La siccità ha colpito la Romania, da settimane non piove ed attorno a noi si stendono, destra e sinistra, sterminate coltivazioni di girasoli secchi e mais striminzito.

Leonard, il ragazzo che ci accompagna, non la smette di osservare la campagna e scuotere la testa sconsolato mentre l’auto avanza sulla statale assolata. Ci spiega come quest’anno la Romania dovrà acquistare mais dall’Ungheria e olio vegetale dalla Bulgaria, e che questa piccola carestia porterà ad un inevitabile aumento del prezzo del pane l’anno venturo.

Certo: il meteo non si può comandare, e non si può obbligare con una danza il cielo ad aprirsi in uno scrosciare di acque benefiche per terra e piante. Ma si potrebbe fare qualche cosa per le politiche comunitarie che sembrano sfruttare la Romania in ogni occasione senza rendere nulla indietro.


Foto Samuel Bregolin

Sarà il clima di tristezza desolante che una sconfinata campagna secca produce o il problema di gestione della comunità europea ma decidiamo di parlare dei tempi andati già ben prima di arrivare a Scornicesti, paese natale di Ceausescu.

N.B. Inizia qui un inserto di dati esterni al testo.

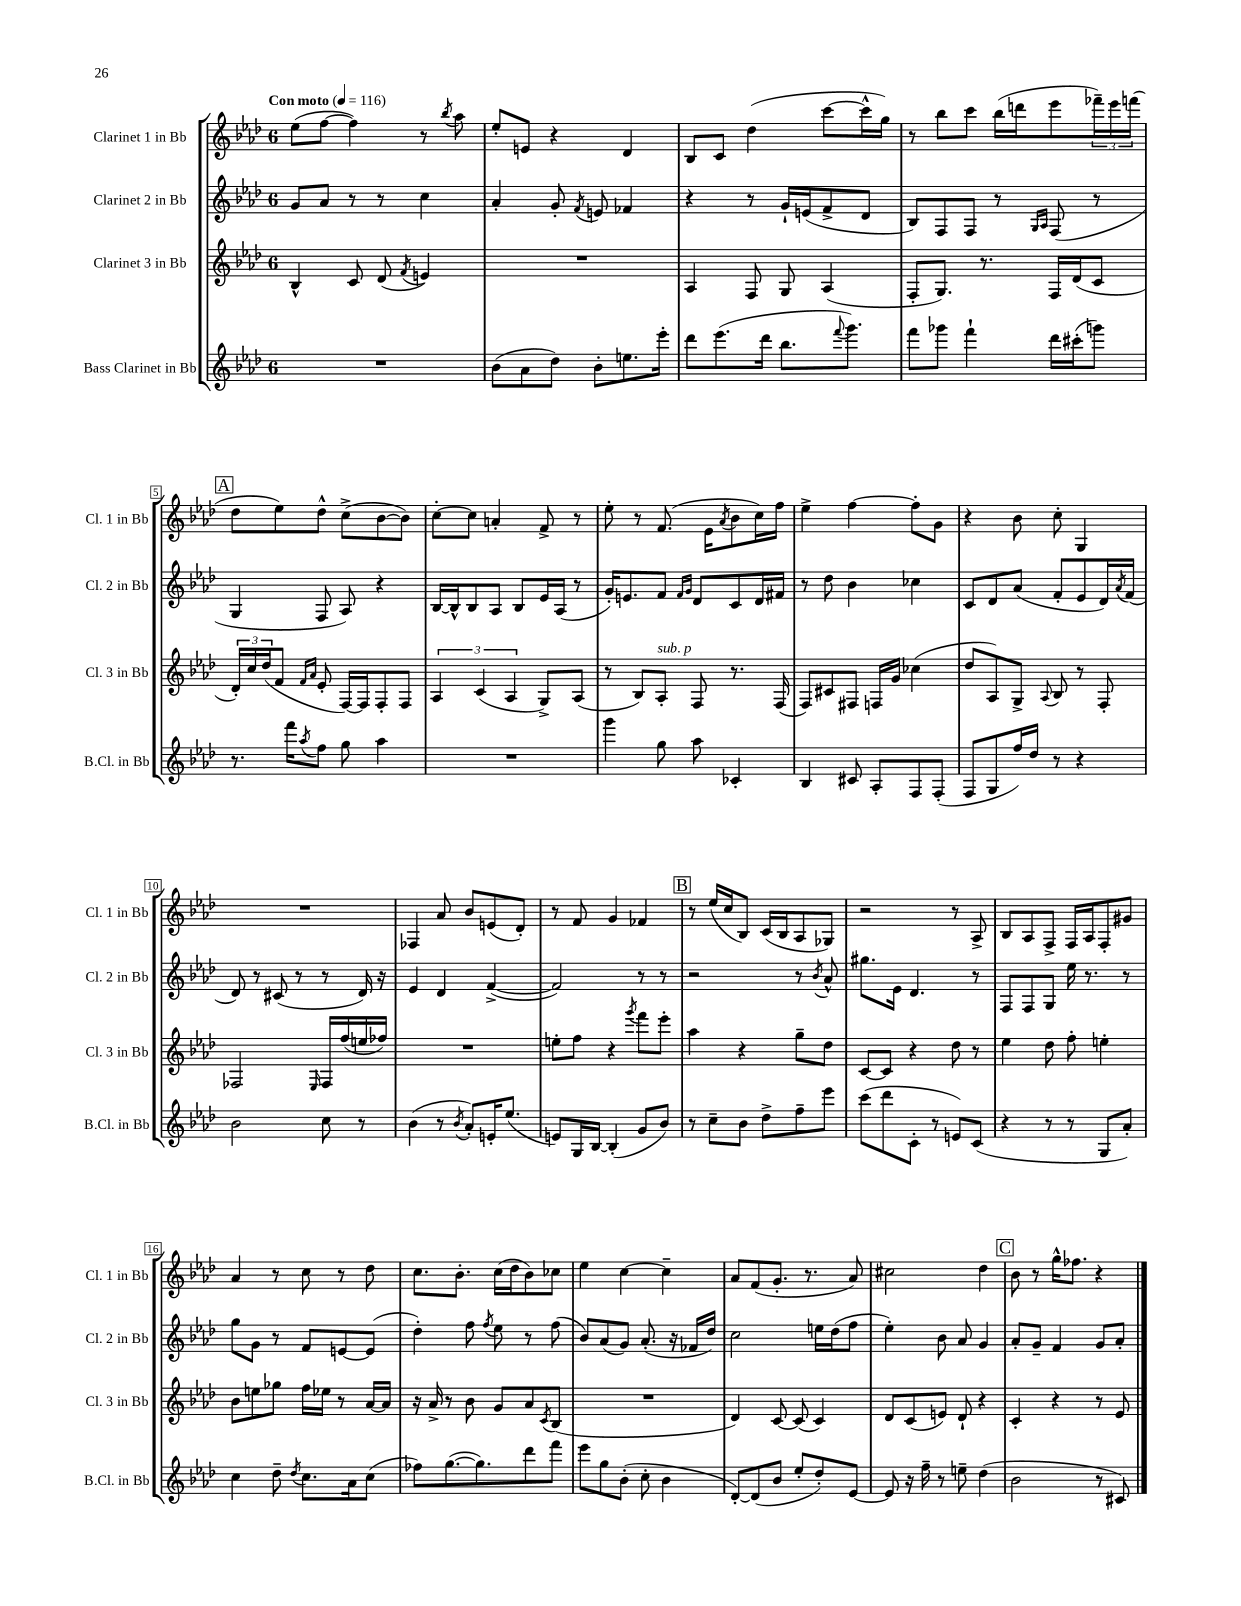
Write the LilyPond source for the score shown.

<<
\new StaffGroup <<
\new Staff = "s0" \with { instrumentName = "Clarinet 1 in Bb" shortInstrumentName = "Cl. 1 in Bb" } {
    \clef treble \key aes \major \once \override Staff.TimeSignature.style = #'single-digit \time 6/8 \tempo "Con moto" 4 = 116
    ees''8( f''8~ f''4) r8 \acciaccatura { bes''8 } aes''8 |
    ees''8-. e'8 r4 des'4 |
    bes8 c'8 des''4( c'''8~ c'''16-^ g''16) |
    r8 bes''8 c'''8 bes''16( d'''16 ees'''8 \tuplet 3/2 { fes'''16--) ees'''16 f'''16( } |
    \mark \markup { \box "A" } des''8 ees''8) des''8-^ c''8->( bes'8~ bes'8) |
    c''8~-. c''8 a'4-. f'8-> r8 |
    ees''8-. r8 f'8.( ees'16 \acciaccatura { aes'8 } bes'8 c''16) f''16 |
    ees''4-> f''4~ f''8-. g'8 |
    r4 bes'8 c''8-. g4 |
    R2. |
    fes4 aes'8 bes'8 e'8( des'8-.) |
    r8 f'8 g'4 fes'4 |
    \mark \markup { \box "B" } r8 ees''16( c''16 bes8) c'16( bes16 aes8 ges8) |
    r2 r8 aes8-> |
    bes8 aes8 f8-> f16 aes16 f8-. gis'8 |
    aes'4 r8 c''8 r8 des''8 |
    c''8. bes'8.-. c''16( des''16 bes'8) ces''8 |
    ees''4 c''4~ c''4-- |
    aes'8 f'8( g'8.-. r8. aes'8) |
    cis''2 des''4 |
    \mark \markup { \box "C" } bes'8 r8 g''16-^ fes''8. r4 \bar "|." |
}
\new Staff = "s1" \with { instrumentName = "Clarinet 2 in Bb" shortInstrumentName = "Cl. 2 in Bb" } {
    \clef treble \key aes \major \once \override Staff.TimeSignature.style = #'single-digit \time 6/8
    g'8 aes'8 r8 r8 c''4 |
    aes'4-. g'8-. \acciaccatura { f'8 } e'8 fes'4 |
    r4 r8 g'16-! e'16( f'8-> des'8 |
    bes8) f8 f8 r8 \grace { g16 aes16 } f8( r8 |
    \mark \markup { \box "A" } g4 f8 aes8) r4 |
    bes16~ bes16-^ bes8 aes8 bes8 ees'16 aes16( r8 |
    g'16-.) e'8. f'8 \grace { f'16 g'16 } des'8 c'8 des'16 fis'16 |
    r8 des''8 bes'4 ces''4 |
    c'8 des'8 aes'8( f'8-. ees'8 des'16) \acciaccatura { aes'8 } f'16( |
    des'8) r8 cis'8( r8 r8 des'16) r16 |
    ees'4 des'4 f'4~->( |
    f'2) r8 r8 |
    \mark \markup { \box "B" } r2 r8 \acciaccatura { bes'8 } aes'8-^ |
    gis''8. ees'16 des'4. r8 |
    f8 f8 g8 ees''16 r8. r8 |
    g''8 g'8 r8 f'8 e'8~ e'8( |
    des''4-.) f''8 \acciaccatura { f''8 } ees''8 r8 f''8( |
    bes'8) aes'8( g'8) aes'8.-.( r16 fes'16 des''16) |
    c''2 e''16 des''16( f''8 |
    ees''4-.) bes'8 aes'8 g'4 |
    \mark \markup { \box "C" } aes'8-. g'8-- f'4 g'8 aes'8-. \bar "|." |
}
\new Staff = "s2" \with { instrumentName = "Clarinet 3 in Bb" shortInstrumentName = "Cl. 3 in Bb" } {
    \clef treble \key aes \major \once \override Staff.TimeSignature.style = #'single-digit \time 6/8
    bes4-^ c'8 des'8( \acciaccatura { f'8 } e'4) |
    R2. |
    aes4 f8 g8 aes4( |
    f8-. g8.) r8. f16 des'16( c'8 |
    \mark \markup { \box "A" } \tuplet 3/2 { des'16-.) c''16 des''16( } f'8 \grace { f'16 aes'16 } ees'8-. f16~) f16 f8-. f8 |
    \tuplet 3/2 { aes4 c'4( aes4 } g8->) aes8( |
    r8 bes8) aes8-.^\markup { \italic "sub. p" } f8 r8. f16( |
    f8) cis'8 fis8 f16 g'16 ces''4( |
    des''8 aes8) g8-> \appoggiatura { aes8 } bes8 r8 f8-. |
    fes2 \grace { ees16 } fes16 f''16( e''16 fes''16) |
    R2. |
    e''8-. f''8 r4 \acciaccatura { g'''8 } f'''8 ees'''8-. |
    \mark \markup { \box "B" } aes''4 r4 g''8-- des''8 |
    c'8~ c'8 r4 des''8 r8 |
    ees''4 des''8 f''8-. e''4-. |
    bes'8 e''8 ges''8 f''16 ees''16 r8 aes'16~ aes'16 |
    r16 aes'16-> r8 bes'8 g'8 aes'8 \acciaccatura { c'8 } bes8( |
    R2. |
    des'4) c'8~ c'8( c'4) |
    des'8 c'8( e'8) des'8-! r4 |
    \mark \markup { \box "C" } c'4-. r4 r8 ees'8 \bar "|." |
}
\new Staff = "s3" \with { instrumentName = "Bass Clarinet in Bb" shortInstrumentName = "B.Cl. in Bb" } {
    \clef treble \key aes \major \once \override Staff.TimeSignature.style = #'single-digit \time 6/8
    R2. |
    bes'8( aes'8 des''8) bes'8-. e''8. ees'''16-. |
    des'''8 ees'''8.( des'''16 bes''8. \appoggiatura { f'''8 } g'''8.) |
    f'''8 ges'''8 f'''4-! des'''16 cis'''16-.( g'''8) |
    \mark \markup { \box "A" } r8. f'''16 \acciaccatura { aes''8 } f''8 g''8 aes''4 |
    R2. |
    g'''4 g''8 aes''8 ces'4-. |
    bes4 cis'8 aes8-. f8 f8-.( |
    f8 g8 f''16) des''16 r8 r4 |
    bes'2 c''8 r8 |
    bes'4( r8 \acciaccatura { bes'8 } aes'8-.) e'16-. ees''8.( |
    e'8) g16 bes16~ bes4-.( g'8 bes'8) |
    \mark \markup { \box "B" } r8 c''8-- bes'8 des''8-> f''8-- ees'''8 |
    c'''8( des'''8 c'8-. r8 e'8) c'8( |
    r4 r8 r8 g8 aes'8-.) |
    c''4 des''8-- \acciaccatura { des''8 } c''8. aes'16 c''8( |
    fes''8) g''8.~( g''8.) des'''8 f'''8 |
    ees'''8 g''8 bes'8-.( c''8-. bes'4 |
    des'8~-.) des'8( bes'8 ees''8-. des''8-.) ees'8~ |
    ees'8 r16 f''16-- r8 e''8-- des''4( |
    \mark \markup { \box "C" } bes'2 r8 cis'8) \bar "|." |
}
>>
>>
\layout { \context { \Score \override BarNumber.stencil = #(make-stencil-boxer 0.1 0.3 ly:text-interface::print) } }
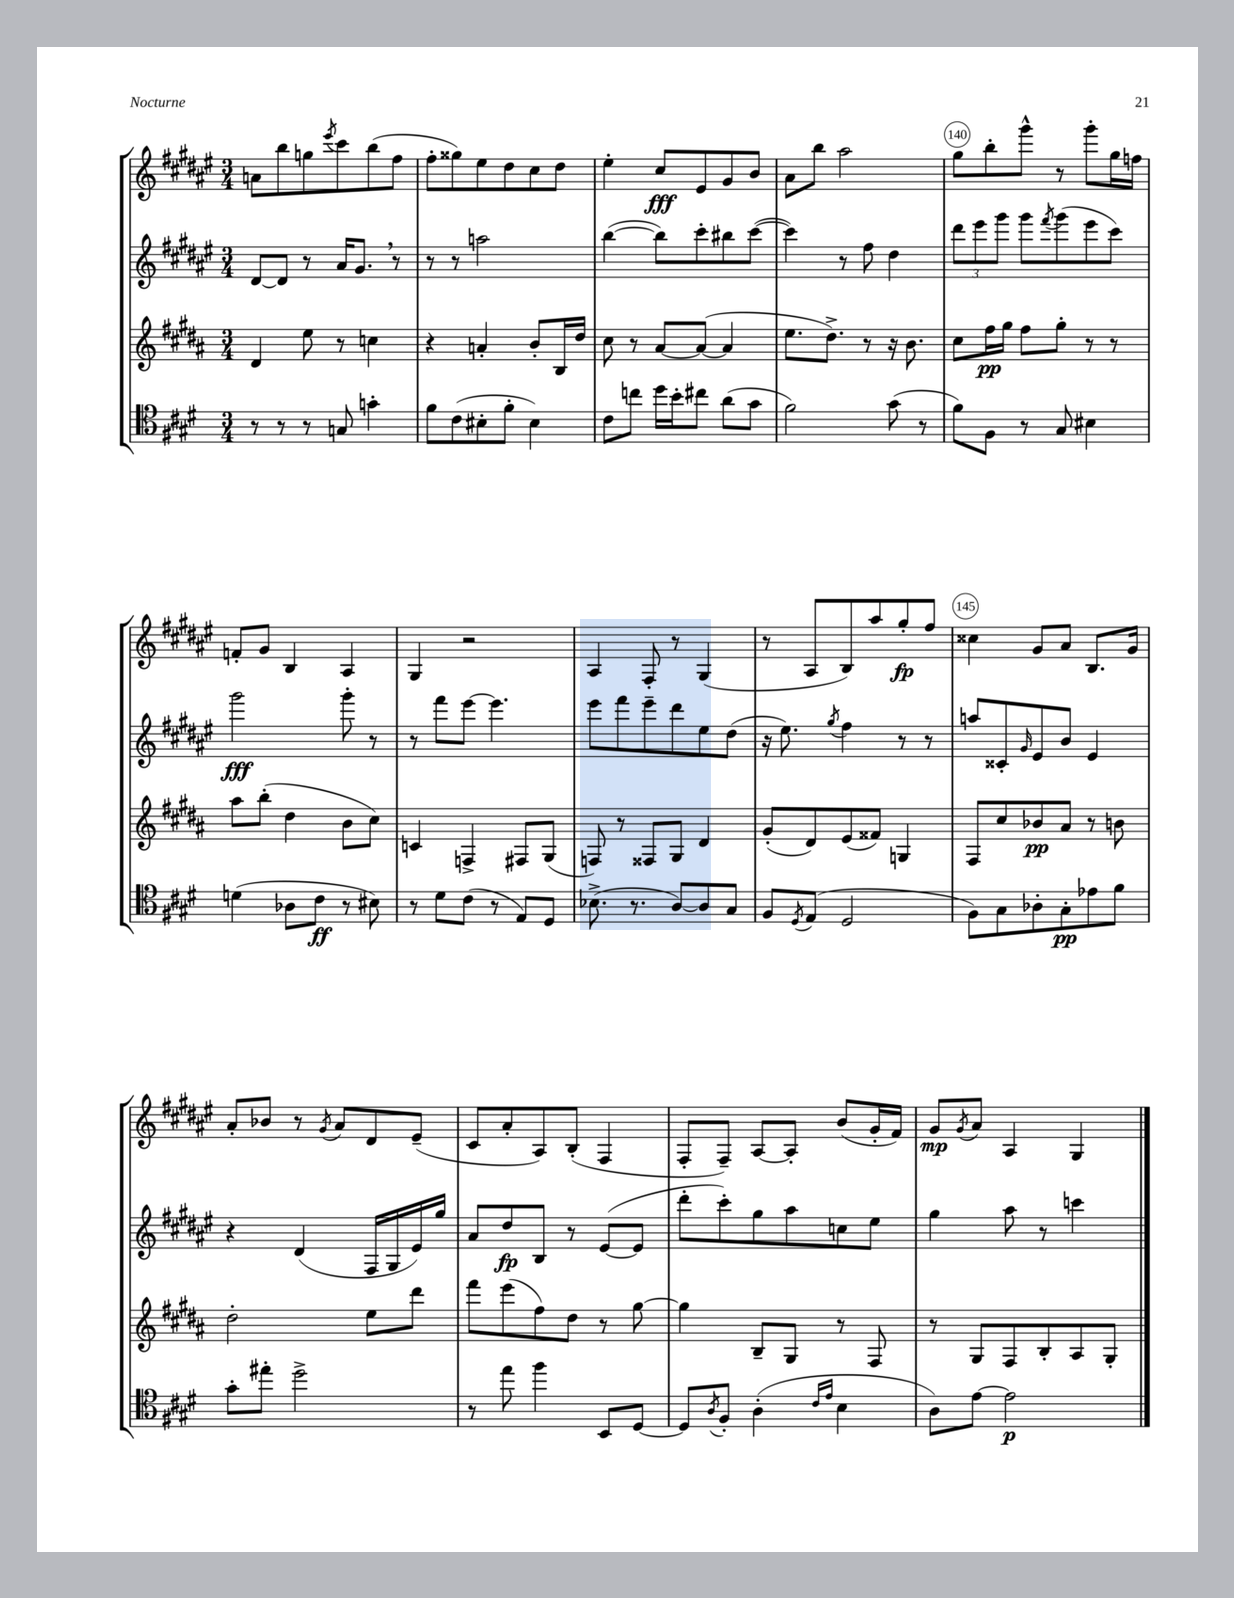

“Prima era diverso, io ero adolescente”, ci spiega Leonard, oggi quarantenne commercila edi materie plastiche, in inglese: ” Tutti avevano un lavoro, l’economia funzionava, non ci si doveva preoccupare per il denaro e la famiglia era vicina e solidale nei momenti difficili. Oggi assomiglia di più ad una jungla, le multinazionali europee si sono comprate più della metà del paese, i gitani che prima erano obbligati a lavorare oggi rubano o fanno elemosina, molti rumeni sembrano solo voler approfittare di una libertà che prima non avevano senza pensare ad una coerente crescita democratica”. Leonard sembra raccogliere e sintetizzare molte delle opinioni che raccogliamo su Ceausescu e comunismo.

Di Ceausescu dice: ” Era un buon leader, anche se ha fatto degli errori ma dopotutto un buon leader per questo paese”. E’ strano come in Ungheria i ricordi del comunismo siano piuttosto legati alle violenze e alle repressioni mentre tutti gli abusi di potere in Romania non sono accennati, ne ricordati. La barbarie, le purghe, la mancanza di libertà sembrano essere state dimenticate, ma si sente forte la mancanza di sicurezza e stabilità che il sistema comunista portava: niente sogni di gloria quindi per il popolo romeno, ma una pacifica e garantita esistenza comune. Molto meglio, sembrano pensare i romeni, di vagheggianti piramidi azionarie che impoveriscono e spaventano la povera gente. 

Su questo tema svoltiamo, tra un campo di mais e l’altro, per Scornicesti, imbocchiamo una misera strada di asfalto tra buche e lavori interrotti, due lunghe file di abitazioni tradizionali segnano l’arrivo al villaggio ed un paio di  piccoli blocs periferici l’arrivo nel centro. Poi continuiamo ancora verso l’opposta uscita del villaggio e raggiungiamo l’abitazione. Un busto bianco di un metro e mezzo sovrasta il giardino, delimitato da una staccionata in legno: non saranno più di tre stanze, intonaci bianchi, tetti bassi di paglia, un umile terrazza in legno, piccole  e leggiadre finestrelle nere. La casa natale di Ceausescu, dove era solito ritirarsi tra un impegno e l’altro a Bucarest. Forse solo una trovata politica per dimostrare che il dittatore era umile e figlio del popolo o forse un vero focolare dove ritrovare calma e rilassatezza. Di sicuro straordinariamente diversa dalle grandi ville private che politici ed imprenditori italiani ostentano ed esibiscono quasi come divino dono.

Nel frattempo la terra romena continua a bruciare e veloci sulla statale abbandoniamo le interminate file di girasole arsi e ci avviciniamo alla Serbia.